TEXT TO READ —
···
# Need help with Dance Floor Maintenance questions



## soundguy99 (Aug 24, 2015)

Hi guys,
We have a large Marley dance floor 10 Strips total. Obviously it has some wear and tear on it from many years of dancers on it, from ballet to tap, & Jazz, even a few plays with some sets rolling across it.
I am just wondering if any one here can offer any advice of a product or technique they would recommend to take even some of the scuff marks off of the dance floor with out damaging it. 
We tried using a scrubbing machine, with a buff pad and although that made the dance floor shinny it didn`t remove the scuff marks.
Any advice or suggestions are greatly appreciated,
Thanks,
Soundguy


----------



## Colin (Aug 24, 2015)

In my experience scuffs are there to stay. I would stay away from buffing machines, which will just wear out the floor faster, alter its surface texture and not even buff deep enough to get out deep scuffs. 

How old and how much use on this floor? Your floor may just be approaching end of life, or if it is a newish floor (sounds like it isn't) it may just be losing that new floor look (the scuffs tend to eventually even out to a patina that is more even and less of a distraction). 

Depending on the style(s) of dance the floor is used for, making it shiny and scuff-free by buffing could make it too slick to dance on. I've actually had a company request to use an older floor dirty because when freshly mopped (with no-residue solution) it was too slick. Best option for managing scuffs I think is to keep dancing on it to even it out. Abrasives just shorten life.

Of course running scenery, pianos, et cetera over it takes a toll that you just have to accept if that is the type of venue you have. When you do get a new floor, save the old one for those high wear applications.


----------



## Footer (Aug 24, 2015)

Is this a portable floor or is it glued down?


----------



## soundguy99 (Aug 25, 2015)

Hi thanks for the reply's.
···
EXTRACTED RECORDS —
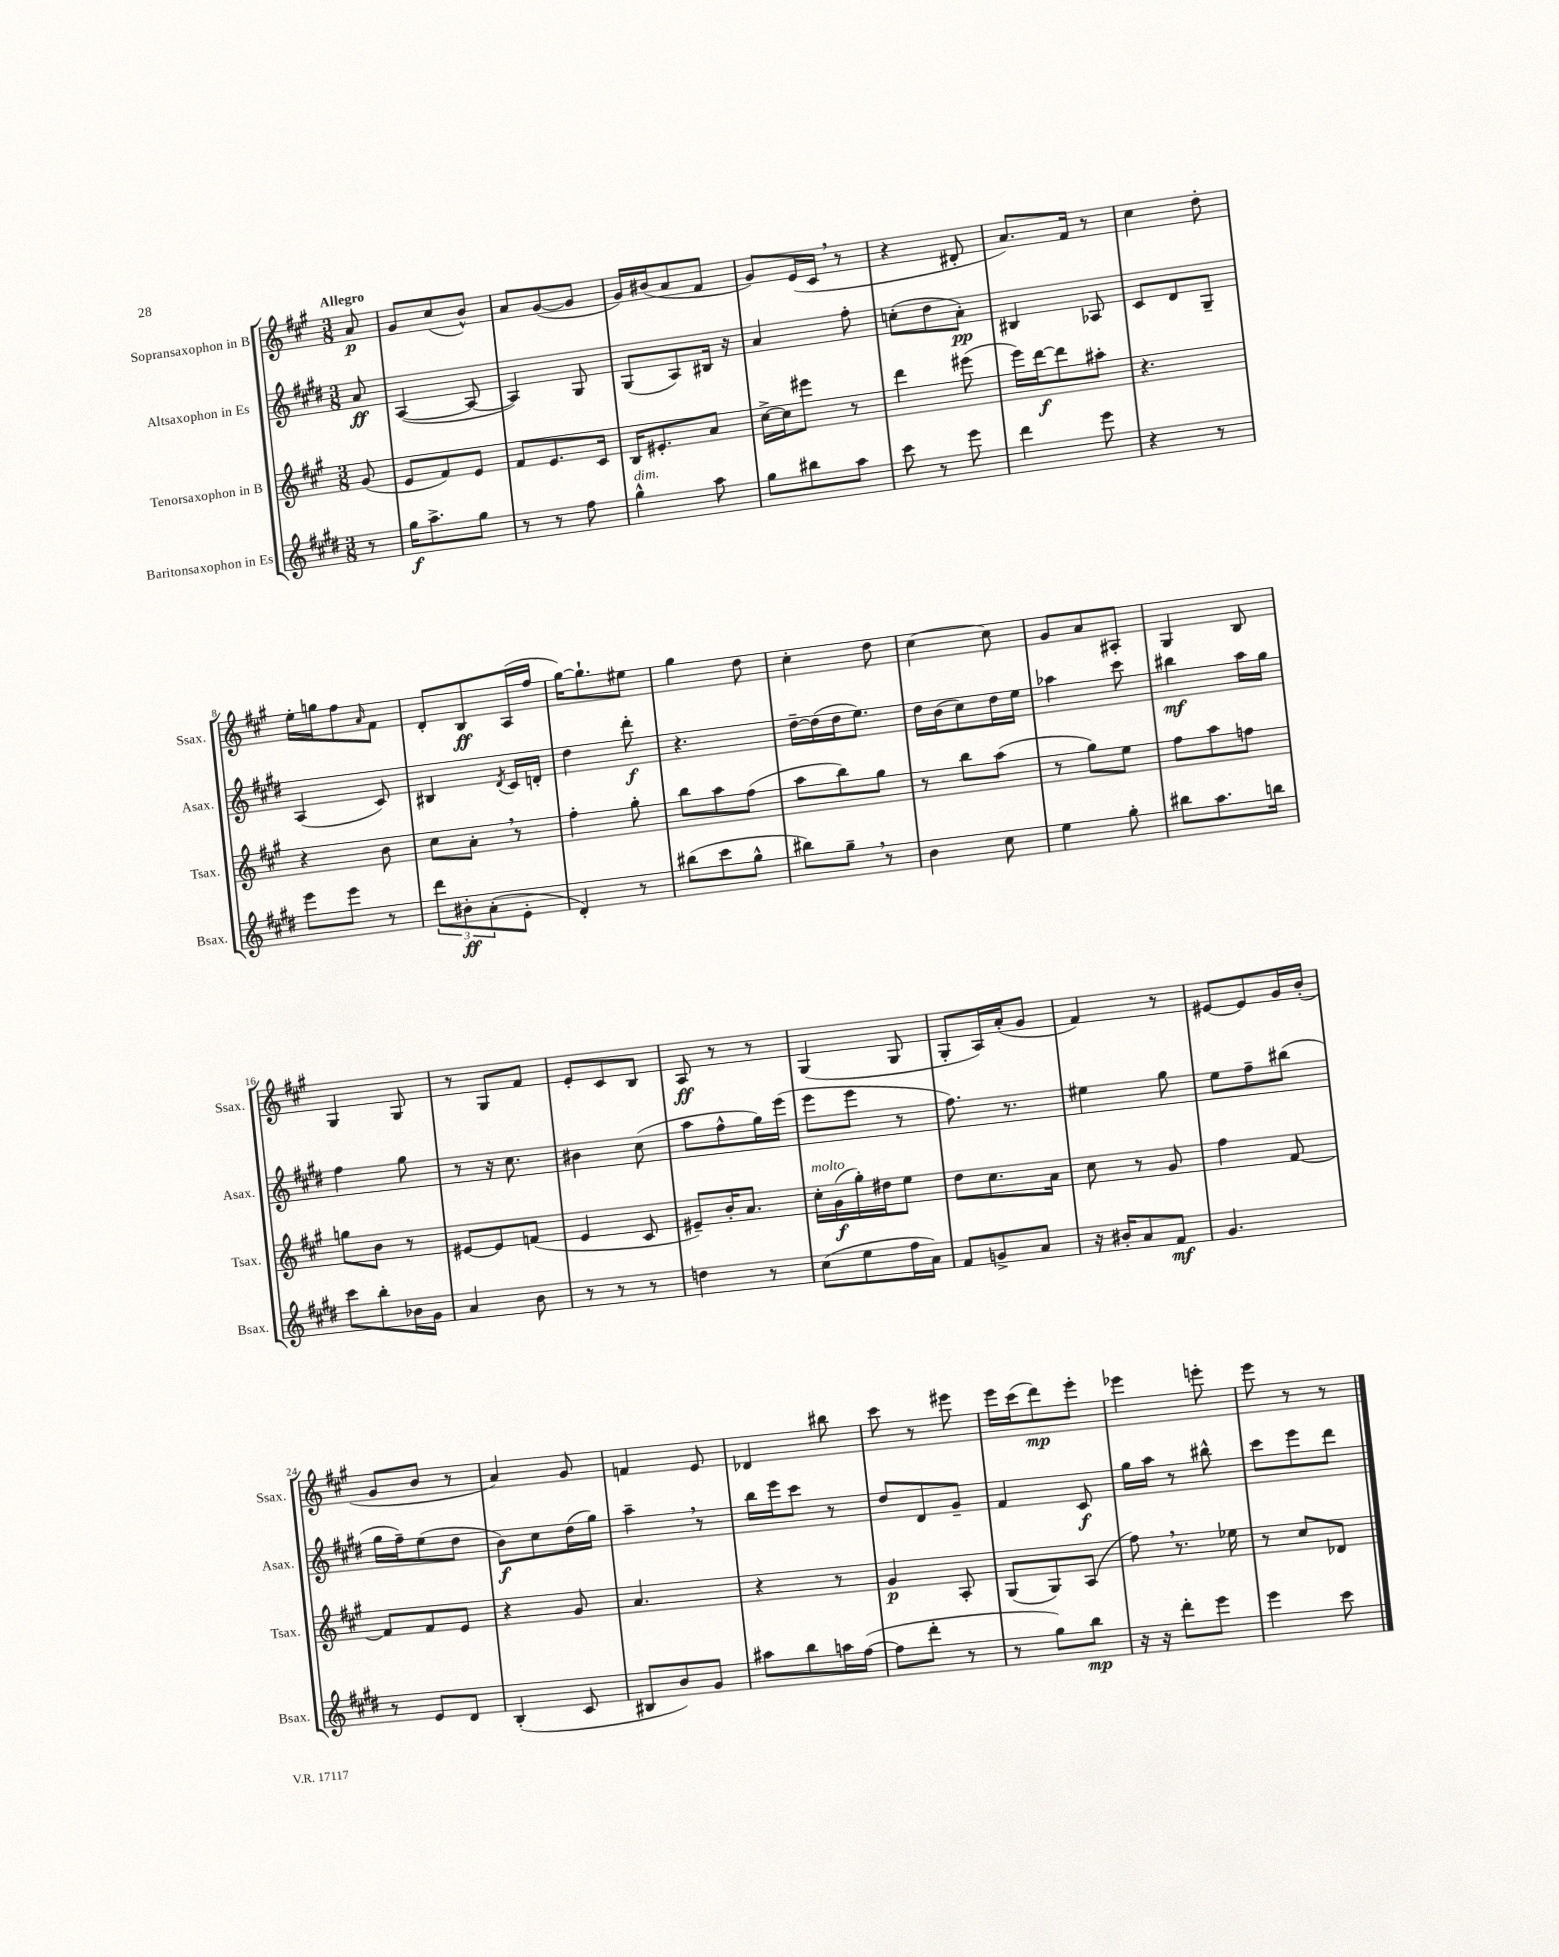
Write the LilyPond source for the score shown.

<<
\new StaffGroup <<
\new Staff = "s0" \with { instrumentName = "Sopransaxophon in B" shortInstrumentName = "Ssax." } {
    \clef treble \key a \major \numericTimeSignature \time 3/8 \partial 8 \tempo "Allegro"
    a'8\p |
    gis'8 cis''8( b'8-^) |
    a'8 gis'8~( gis'8 |
    gis'16) bis'16( a'8 fis'8 |
    gis'8) e'16( cis'16 \breathe r8 |
    r4 dis'8-. |
    a'8.) fis'16 r8 |
    cis''4 d''8-. |
    e''16-. g''16 fis''8 \grace { a'16 } fis'8 |
    d'8-. b8\ff a16( fis''16 |
    gis''16~) gis''8.-! eis''8 |
    gis''4 d''8 |
    cis''4-. d''8 |
    cis''4~ cis''8 |
    gis'8 a'8 ais8-. |
    gis4 b8 |
    gis4 gis8 |
    r8 gis8 fis'8 |
    e'8-. cis'8 b8 |
    a8\ff r8 r8 |
    gis4( gis8 |
    gis8-. a16) a'16-.( gis'8 |
    fis'4) r8 |
    eis'8~ eis'8 gis'16 b'16-.( |
    gis'8 b'8 r8 |
    a'4) gis'8 |
    f'4 e'8 |
    des'4 bis''8 |
    cis'''8 r8 eis'''8 |
    e'''16 cis'''16( d'''8\mp) e'''8-. |
    ees'''4 e'''8-. |
    e'''8 r8 r8 \bar "|." |
}
\new Staff = "s1" \with { instrumentName = "Altsaxophon in Es" shortInstrumentName = "Asax." } {
    \clef treble \key e \major \numericTimeSignature \time 3/8 \partial 8
    a'8\ff |
    a4~( a8~ |
    a4) gis8 |
    gis8( a8) bis16 r16 |
    a'4 fis''8-. |
    c''8-.( dis''8 a'8-.\pp) |
    bis4 aes8 |
    cis'8 dis'8 gis8-- |
    a4( cis'8) |
    bis4 \acciaccatura { dis'8 } cis'16 d'16-. |
    dis''4 dis'''8-.\f |
    r4. |
    dis''16~-- dis''16( dis''16 e''8.) |
    dis''16 b'16( cis''8) dis''16 e''16 |
    aes''4 cis'''8 |
    bis''4\mf a''16 gis''16 |
    fis''4 gis''8 |
    r8 r16 cis''8. |
    bis'4 cis''8( |
    a''8 fis''8-^ gis''16) e'''16( |
    e'''8 e'''8 r8 |
    fis''8.) r8. |
    eis''4 gis''8 |
    e''8 fis''8-- bis''8( |
    gis''16 fis''16--) e''8( dis''8 |
    b'8\f) cis''8 dis''16( gis''16) |
    a''4-- \breathe r8 |
    b''16 e'''16 cis'''8 r8 |
    dis''8 dis'8 gis'8-- |
    fis'4 cis'8\f |
    gis''16 a''16 r8 bis''8-^ |
    cis'''8 e'''8 dis'''8 \bar "|." |
}
\new Staff = "s2" \with { instrumentName = "Tenorsaxophon in B" shortInstrumentName = "Tsax." } {
    \clef treble \key a \major \numericTimeSignature \time 3/8 \partial 8
    gis'8( |
    e'8 fis'8) e'8 |
    fis'8 e'8. cis'16 |
    b16 eis'8.-. a'8 |
    cis''16~-> cis''16 eis'''8 r8 |
    d'''4 eis'''8( |
    e'''16) d'''16~\f d'''8 ais''8-. |
    r4. |
    r4 b'8 |
    cis''8 a'8-. \breathe r8 |
    fis''4-. gis''8-. |
    b''8 a''8 fis''8( |
    a''8 b''8) gis''8 |
    r8 b''8 a''8( |
    r8 gis''8) e''8 |
    fis''8 a''8 f''8 |
    g''8 b'8 r8 |
    eis'8~ eis'8 f'8( |
    e'4 cis'8 |
    eis'8--) b'16-. a'8. |
    cis''16-.^\markup { \italic "molto" } gis'16\f( gis''16-.) dis''16 e''8 |
    d''8 cis''8. a'16 |
    cis''8 r8 gis'8 |
    fis''4 fis'8~ |
    fis'8 fis'8 e'8 |
    r4 gis'8 |
    a'4. |
    r4 r8 |
    gis'4\p a8-. |
    gis8( gis8) a8( |
    fis''8) \breathe r8. ees''16 |
    r8 cis''8 des'8 \bar "|." |
}
\new Staff = "s3" \with { instrumentName = "Baritonsaxophon in Es" shortInstrumentName = "Bsax." } {
    \clef treble \key e \major \numericTimeSignature \time 3/8 \partial 8
    r8 |
    gis''16\f a''8.-> gis''8 |
    r8 r8 fis''8 |
    gis''4-^^\markup { \italic "dim." } a''8 |
    gis''8 bis''8 a''8 |
    cis'''8 r8 e'''8 |
    dis'''4 e'''8 |
    r4 r8 |
    e'''8 e'''8 r8 |
    \tuplet 3/2 { dis'''8 bis'8-.\ff a'8-.( } e'8-. |
    dis'4-.) r8 |
    bis''8( cis'''8 gis''8-^ |
    bis''8) gis''8-- \breathe r8 |
    b'4 cis''8 |
    e''4 gis''8-. |
    bis''8 a''8. b''16 |
    cis'''8 b''8-. bes'16 gis'16 |
    a'4 b'8 |
    r8 r8 r8 |
    d''4 r8 |
    cis''8( e''8 fis''16 a'16) |
    fis'8 g'8-> a'8 |
    r16 bis'16-. a'8 fis'8\mf |
    gis'4. |
    r8 e'8 dis'8 |
    b4-.( cis'8 |
    bis8 b'8) gis'8 |
    ais''8 b''8 a''16 fis''16~( |
    fis''8 dis'''8-. r8 |
    r8 gis''8) b''8\mp |
    r16 r16 dis'''8-. e'''8 |
    e'''4 cis'''8 \bar "|." |
}
>>
>>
···
In the dance floor thread, what result did the scrubbing machine with a buff pad have on the floor?

It made the floor shiny but did not remove the scuff marks.